WASHINGTON (Reuters) - The regulator for Fannie Mae FNMA.OB and Freddie Mac FMCC.OB, responding to political pressure, on Friday slashed salaries for the chief executives of the two firms and ruled out bonuses for many top executives.
The new compensation plan for the two government-controlled mortgage market giants targets salaries for the chief executives at around $500,000 per year, down from base pay of $900,000 currently.

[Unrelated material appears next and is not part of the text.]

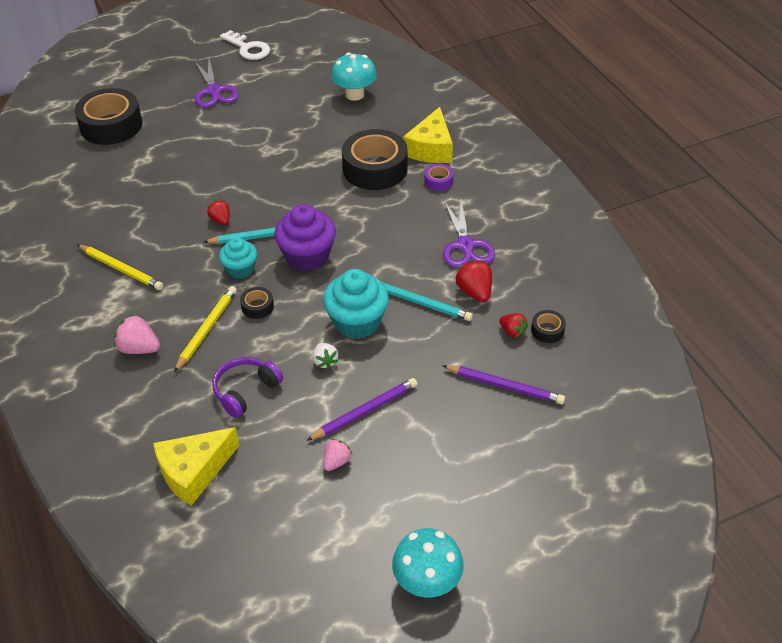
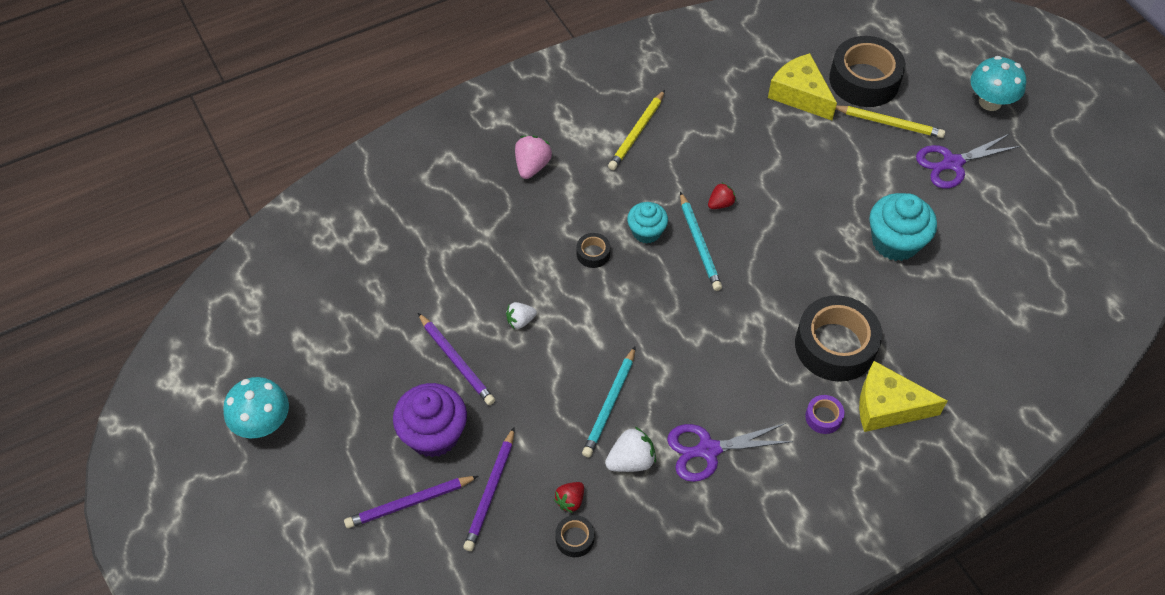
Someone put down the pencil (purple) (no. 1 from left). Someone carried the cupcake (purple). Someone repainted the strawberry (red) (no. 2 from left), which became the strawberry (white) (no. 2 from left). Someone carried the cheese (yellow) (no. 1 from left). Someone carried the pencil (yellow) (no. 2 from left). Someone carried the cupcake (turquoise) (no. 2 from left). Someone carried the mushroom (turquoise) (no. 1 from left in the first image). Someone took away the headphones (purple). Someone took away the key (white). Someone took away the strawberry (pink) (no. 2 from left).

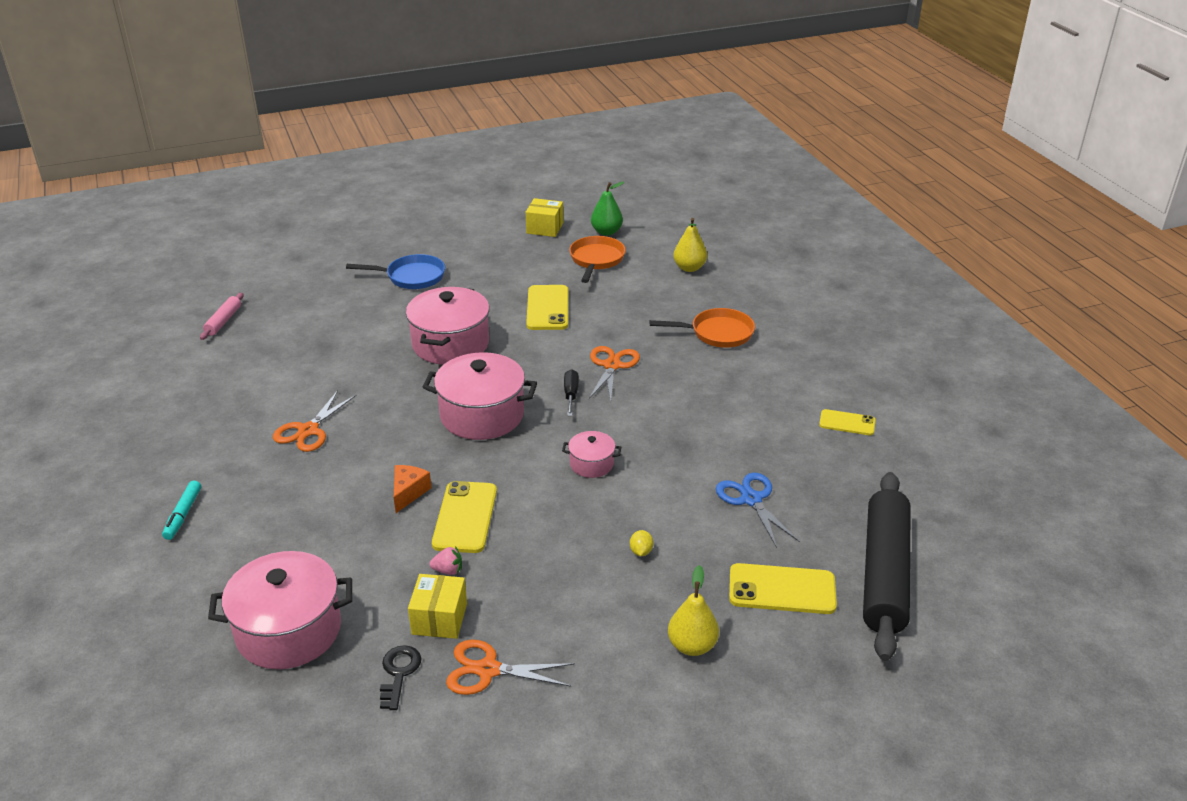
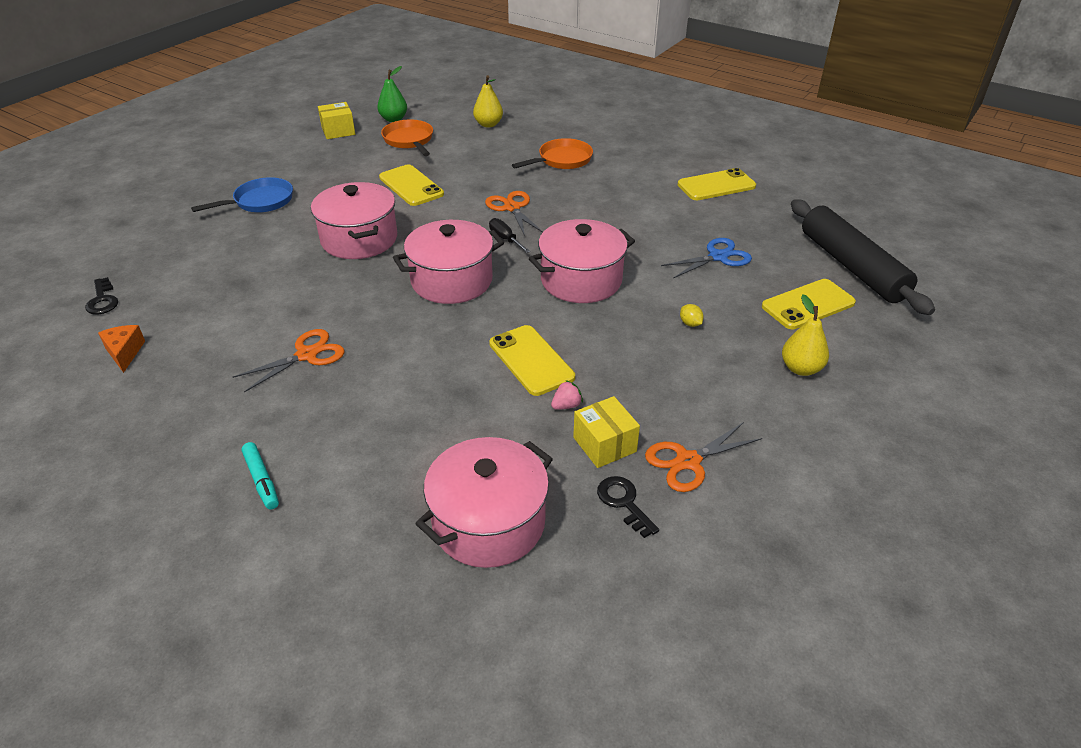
Someone swapped the rolling pin (pink) for the key (black) (no. 1 from left). Someone carried the cheese (orange). Someone rotated the scissors (orange) (no. 1 from left) by 120 degrees counterclockwise. Someone scaled the pot (pink) (no. 4 from left) by 2.00. Someone rotated the scissors (blue) by 120 degrees clockwise. Someone scaled the phone (yellow) (no. 4 from left in the first image) by 1.64.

Previously, they could earn as much as $6 million with deferred pay and bonuses.
The regulator, the Federal Housing Finance Agency, said the action would take total compensation for top executives to nearly 75 percent below the levels that existed before the government seized the firms in 2008.
The companies, which guarantee half of all U.S. mortgages, have soaked up about $170 billion in taxpayer aid since they were taken over.
“We tried very hard to be responsive to congressional concerns and to make appropriate adjustments,” said FHFA acting Director Edward DeMarco.
Revelations that the companies, the two largest sources of U.S. mortgage finance, were paying out $12.79 million in bonuses for 10 executives caused an uproar on Capitol Hill last fall among Democrats and Republicans.
“This is a long overdue change and a step in the right direction,” House Financial Services Committee Chairman Spencer Bachus, an Alabama Republican, said in a statement.
“The lavish compensation packages and million-dollar bonuses that have been given to top executives of these two failed companies are an outrage to the taxpayers whose assistance is the only thing keeping Fannie Mae and Freddie Mac afloat,” he said.
The changes would not affect the current CEOs, because both have announced they intend to depart. Both companies are searching for successors, and their salaries would have to be negotiated within the new pay framework.
The Senate has passed a bill to ban bonuses at the two companies, and that measure is currently being considered by a joint House-Senate negotiating committee. Lawmakers are also eyeing legislation that would tie compensation at Fannie Mae and Freddie Mac to a government pay scale.
The plan announced on Friday updates a 2009 agreement between the FHFA and the Treasury Department.
On Friday, the regulator said its main goal was to strike a balance between prudent pay and the ability to retain qualified staff so the firms can protect taxpayers’ investments.
“I remain very concerned about possible disruptions and risk to the taxpayer from widespread turnover that could result from dramatic changes in compensation,” said DeMarco.
The new framework will also affect the compensation of up to 70 of the top executives at the two government-run firms whose performance-based pay packages will be eliminated.
Under the plan, the chief financial officers would be the highest earners and could receive as much as $3 million in compensation. Some other top executives could pull in as much as $2 million.
Fannie Mae’s outgoing chief executive, Michael Williams, earned $5.3 million in 2011, including $900,000 in base salary. Freddie Mac CEO Charles Haldeman Jr earned $3.8 million last year, including $900,000 in base salary.
“We’ve begun discussions with possible CEO candidates,” DeMarco said. “They understand that we’re seeking individuals at compensation more akin to government service than corporate employment.”
Freddie Mac on Friday announced a fourth-quarter profit of $619 million but requested a further infusion of $146 million in taxpayer funds from the Treasury to help make interest payments on government loans used to keep it afloat.
Last week, Fannie Mae said it would seek an additional $4.6 billion in government funds after reporting a $2.4 billion loss for the quarter ended December 31.